Na początku mówię, że moje pytania są czysto teoretyczne, także proszę wstrzymać się z odpowiedziami typu "koks nie dla Cb", bo w najbliższej przyszłości nie mam zamiaru ich realizować. Najpierw spróbuję naturalnie a to tylko tak dla wiedzy i na przyszłość :)
Na początku chce powiedzieć ze mam kortyzol ponad normę, z tego co pamiętam to jest go niedużo ponad, ale zawsze. Badałem go i ACTH i ACTH jest w normie, na dniach idę na USG nadnerczy i będę miał 100% pewność braku Cushinga.
Moje pytania są takie:
1) Czy przyjmowanie małych dawek propionatu, a co za tym idzie podwyższenie poziomu test. w organizmie spowoduje zahamowanie produkcji kortyzolu, czy te 2 hormony mogą się na siebie nakładać (duży poziom test. i duży poziom kort. na raz)?

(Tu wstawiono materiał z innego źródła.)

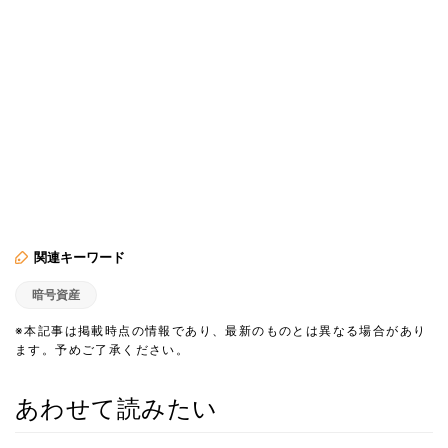
関連キーワード
暗号資産
※本記事は掲載時点の情報であり、最新のものとは異なる場合があり
ます。予めご了承ください。
あわせて読みたい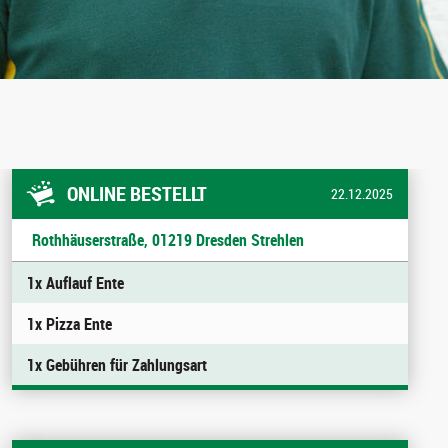
ONLINE BESTELLT
22.12.2025
Rothhäuserstraße, 01219 Dresden Strehlen
1x Auflauf Ente
1x Pizza Ente
1x Gebühren für Zahlungsart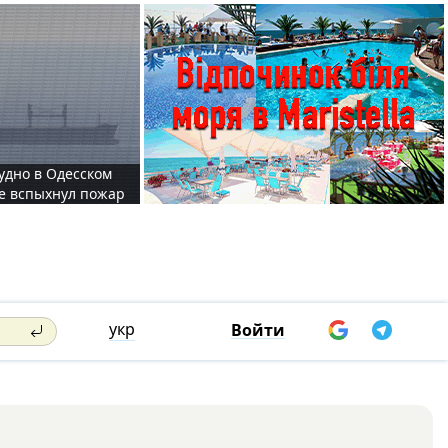
судно в Одесском
те вспыхнул пожар
укр
Войти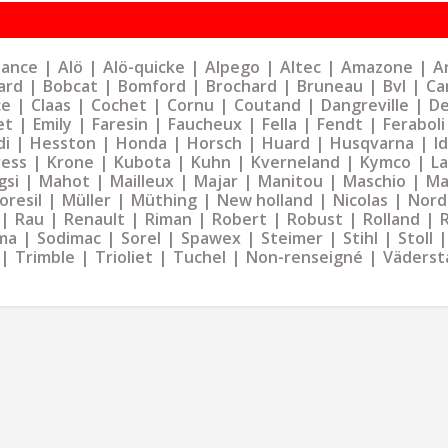
liance
Alö
Alö-quicke
Alpego
Altec
Amazone
Ar
ard
Bobcat
Bomford
Brochard
Bruneau
Bvl
Ca
ce
Claas
Cochet
Cornu
Coutand
Dangreville
De
et
Emily
Faresin
Faucheux
Fella
Fendt
Feraboli
di
Hesston
Honda
Horsch
Huard
Husqvarna
I
ress
Krone
Kubota
Kuhn
Kverneland
Kymco
La
gsi
Mahot
Mailleux
Majar
Manitou
Maschio
Ma
oresil
Müller
Müthing
New holland
Nicolas
Nord
Rau
Renault
Riman
Robert
Robust
Rolland
ma
Sodimac
Sorel
Spawex
Steimer
Stihl
Stoll
Trimble
Trioliet
Tuchel
Non-renseigné
Väderst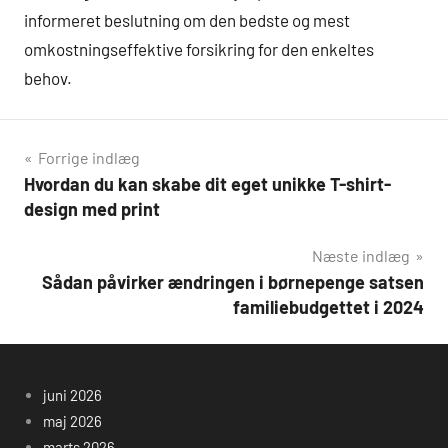
informeret beslutning om den bedste og mest
omkostningseffektive forsikring for den enkeltes
behov.
Indlægsnavigation
Forrige indlæg
Hvordan du kan skabe dit eget unikke T-shirt-
design med print
Næste indlæg
Sådan påvirker ændringen i børnepenge satsen
familiebudgettet i 2024
juni 2026
maj 2026
marts 2026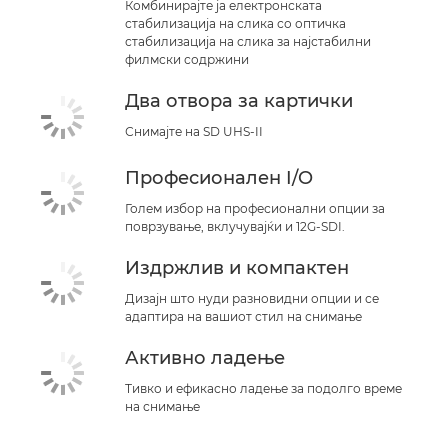
Комбинирајте ја електронската
стабилизација на слика со оптичка
стабилизација на слика за најстабилни
филмски содржини
Два отвора за картички
Снимајте на SD UHS-II
Професионален I/O
Голем избор на професионални опции за
поврзување, вклучувајќи и 12G-SDI.
Издржлив и компактен
Дизајн што нуди разновидни опции и се
адаптира на вашиот стил на снимање
Активно ладење
Тивко и ефикасно ладење за подолго време
на снимање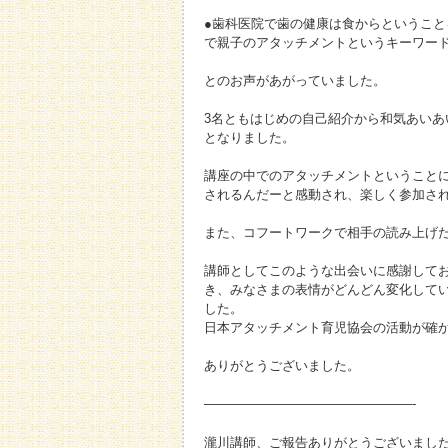
●歯科医院で歯の健康は食からというこ
で親子のアタッチメントというキーワー
とのお声があがっていました。
3名ともはじめの自己紹介から和気あい
となりました。
講座の中でのアタッチメントということ
されるんだーと感動され、楽しく参加さ
また、コフートワークで相手の読み上げ
講師としてこのような出会いに感謝して
き、みなさまの表情がどんどん変化して
した。
日本アタッチメント育児協会の活動が確
ありがとうございました。
————————————————-
瀧川講師、ご報告ありがとうございまし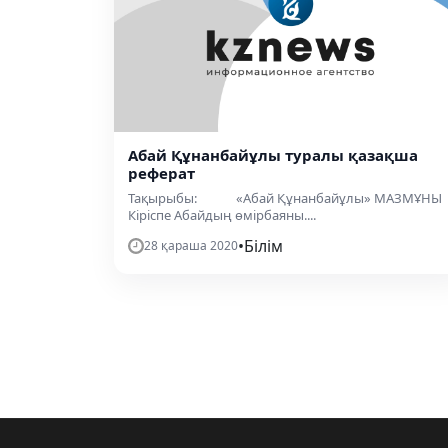
Абай Құнанбайұлы туралы қазақша
реферат
Тақырыбы: «Абай Құнанбайұлы» МАЗМҰНЫ
Кіріспе Абайдың өмірбаяны....
•
Білім
28 қараша 2020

2) czy 8-12 tygodniowy cykl na małych dawkach propa spowoduje trwałe podwyższenie testosteronu czy tylko w trakcie cyklu a potem opadnie do "biologicznej" wartości?

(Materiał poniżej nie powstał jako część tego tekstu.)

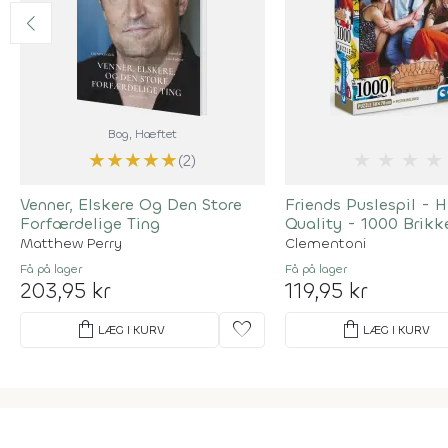
Bog
, Hæftet
★
★
★
★
★
★
★
★
★
(2)
Venner, Elskere Og Den Store
Friends Puslespil - 
Forfærdelige Ting
Quality - 1000 Brikk
Matthew Perry
Clementoni
Få på lager
Få på lager
203,95 kr
119,95 kr
shopping_bag
favorite
shopping_bag
LÆG I KURV
LÆG I KURV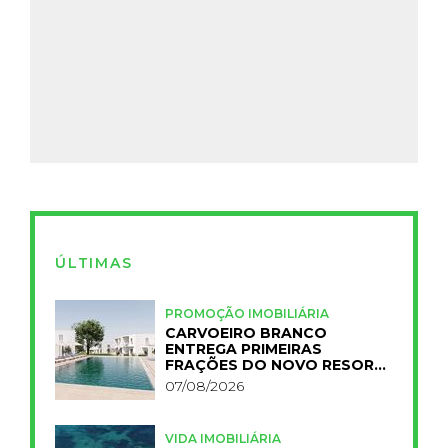
ÚLTIMAS
PROMOÇÃO IMOBILIÁRIA
CARVOEIRO BRANCO
ENTREGA PRIMEIRAS
FRAÇÕES DO NOVO RESORT
PRIMELIFE
07/08/2026
VIDA IMOBILIÁRIA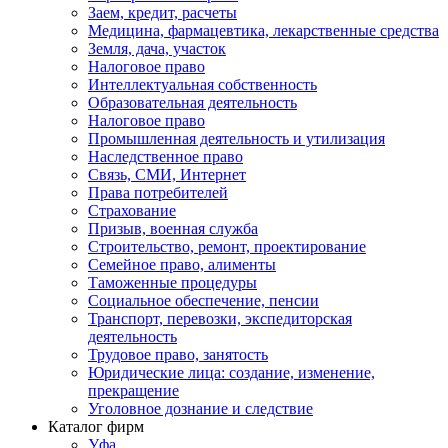
Заем, кредит, расчеты
Медицина, фармацевтика, лекарственные средства
Земля, дача, участок
Налоговое право
Интеллектуальная собственность
Образовательная деятельность
Налоговое право
Промышленная деятельность и утилизация
Наследственное право
Связь, СМИ, Интернет
Права потребителей
Страхование
Призыв, военная служба
Строительство, ремонт, проектирование
Семейное право, алименты
Таможенные процедуры
Социальное обеспечение, пенсии
Транспорт, перевозки, экспедиторская
деятельность
Трудовое право, занятость
Юридические лица: создание, изменение,
прекращение
Уголовное дознание и следствие
Каталог фирм
Уфа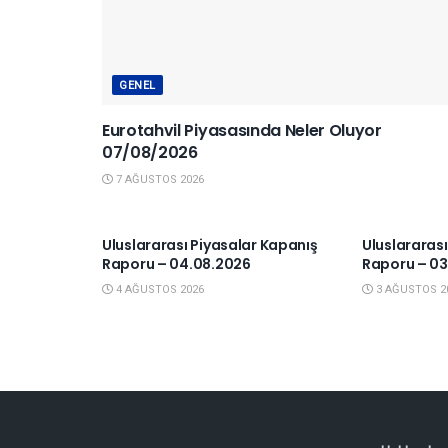
GENEL
Eurotahvil Piyasasında Neler Oluyor
07/08/2026
7 AĞUSTOS 2026
YURTDIŞI PIYASALAR
YURTDIŞI P
Uluslararası Piyasalar Kapanış
Uluslararas
Raporu – 04.08.2026
Raporu – 03
4 AĞUSTOS 2026
3 AĞUSTOS 2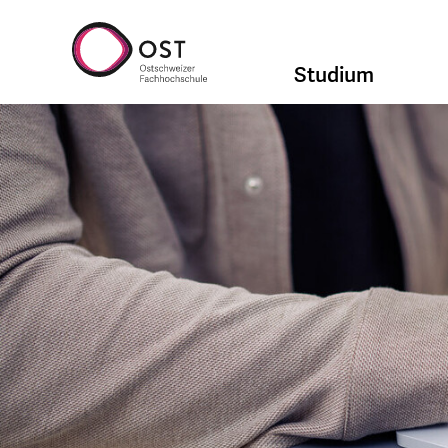
Studium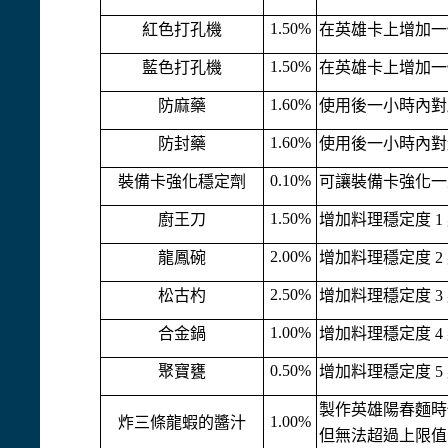
1.50%
紅色打孔機
在英雄卡上增加一
1.50%
藍色打孔機
在英雄卡上增加一
1.60%
防麻藥
使用後一小時內對
1.60%
防封藥
使用後一小時內對
0.10%
裝備卡強化穩定劑
可讓裝備卡強化一
1.50%
廚王刀
增加料理穩定度 
2.00%
龍鳳碗
增加料理穩定度 
2.50%
松古杓
增加料理穩定度 
1.00%
合金鍋
增加料理穩定度 
0.50%
聚寶甕
增加料理穩定度 
製作英雄陽春麵時
1.00%
炸三條龍蝦的醬汁
但無法超過上限值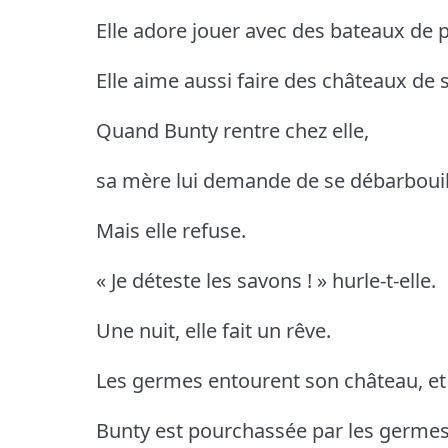
Elle adore jouer avec des bateaux de p
Elle aime aussi faire des châteaux de 
Quand Bunty rentre chez elle,
sa mère lui demande de se débarbouill
Mais elle refuse.
« Je déteste les savons ! » hurle-t-elle.
Une nuit, elle fait un rêve.
Les germes entourent son château, et 
Bunty est pourchassée par les germes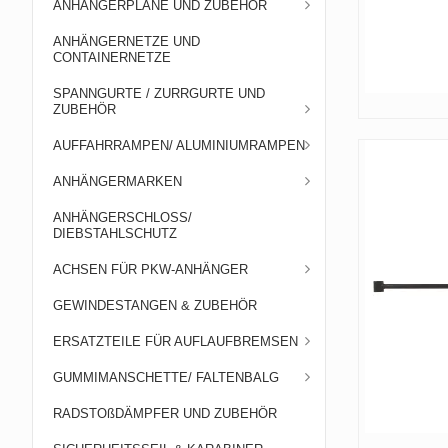
ANHÄNGERPLANE UND ZUBEHÖR
ANHÄNGERNETZE UND
CONTAINERNETZE
SPANNGURTE / ZURRGURTE UND
ZUBEHÖR
AUFFAHRRAMPEN/ ALUMINIUMRAMPEN
ANHÄNGERMARKEN
ANHÄNGERSCHLOSS/
DIEBSTAHLSCHUTZ
ACHSEN FÜR PKW-ANHÄNGER
GEWINDESTANGEN & ZUBEHÖR
ERSATZTEILE FÜR AUFLAUFBREMSEN
GUMMIMANSCHETTE/ FALTENBALG
RADSTOßDÄMPFER UND ZUBEHÖR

3) Czy jest sposób na 100% wyeliminowanie ryzyka gino podczas cyklu z teścia? Sory, ale muszę mieć pewność nawet przy niewielkich dawkach, bo gino nie zniosę :P
Słyszałem, że nolvadex całkowicie eliminuje to ryzyko, ale czy to prawda, czy tylko je minimalizuje?
Z góry dzięki za odpowiedzi na te pytania, jak mówię, na tym etapie jest to tylko edukacja, a potem się zobaczy :)
Ankieta:
Wiek: 20
Wzrost: 177
Waga: ok. 78-79
%BF: 25/26
otyłość głównie brzuszna, 36/37cm w obwodzie ramienia, prawie na żyle (niski Fat na rękach i nogach, bardzo duży na twarzy i na "wałku" brzucha)
Skłonność do depresji, nerwicy, podejście do życia raczej negatywne, brak satysfakcji z życia
Kortyzol lekko ponad normę.
Bardzo niska siła mięśni (ok. 50-60kg wycisku na ławce prostej max).